Zoom: https://oregonstate.zoom.us/j/96491555190?pwd=azJHSXZ0TFQwTFFJdkZCWFhnT…
Our talk is mainly about a scalable and easy way of addressing bilevel optimization problems when we only have access to noisy evaluations of the objective functions, and absolutely no access to their gradient or Hessian. The talk starts with some motivating applications of bilevel programming in machine learning. We will then briefly overview zeroth-order methods for general optimization problems, and specifically focus on a more recent technique called Gaussian smoothing, which allows estimating the first and second order derivatives of an objective function solely through random queries to the function. Finally, we propose a computational algorithm to address general bilevel programs, without the need to access the Jacobian or Hessian of the underlying objectives. We present theoretical guarantees on the performance of the algorithm, and ultimately present iteration complexity (sample complexity) results. To the best of our knowledge, the proposed algorithm is the first result in the literature about a fully zeroth-order scheme to address general bilevel programs.

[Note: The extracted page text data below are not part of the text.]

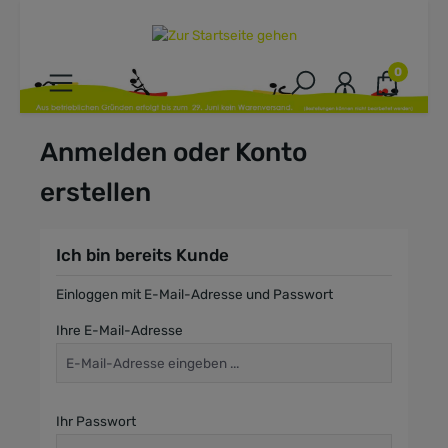
inhalt springen
0
Anmelden oder Konto
erstellen
Ich bin bereits Kunde
Einloggen mit E-Mail-Adresse und Passwort
Ihre E-Mail-Adresse
Ihr Passwort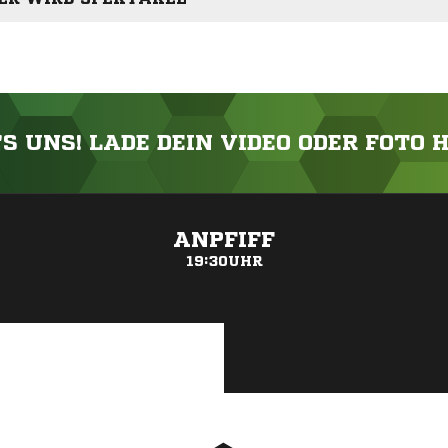
'S UNS! LADE DEIN VIDEO ODER FOTO 
ANZEIGE
ANPFIFF
19:30UHR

Alireza Aghasi joined the School of Electrical Engineering and Computer Science at Oregon State University in Fall 2022. Between 2017 and 2022, he was an assistant professor in the Department of Data Science and Analytics at the school of business, Georgia State University. Prior to this position he was a research scientist with the Department of Mathematical Sciences, IBM T.J. Watson research center, Yorktown Heights. From 2015 to 2016 he was a postdoctoral associate with the computational imaging group at the Massachusetts Institute of Technology, and between 2012 and 2015 he served as a postdoctoral research scientist with the compressed sensing group at Georgia Tech. His research fundamentally focuses on optimization theory, probability theory and statistical analysis, with applications to various areas of data science, artificial intelligence, and modern signal processing.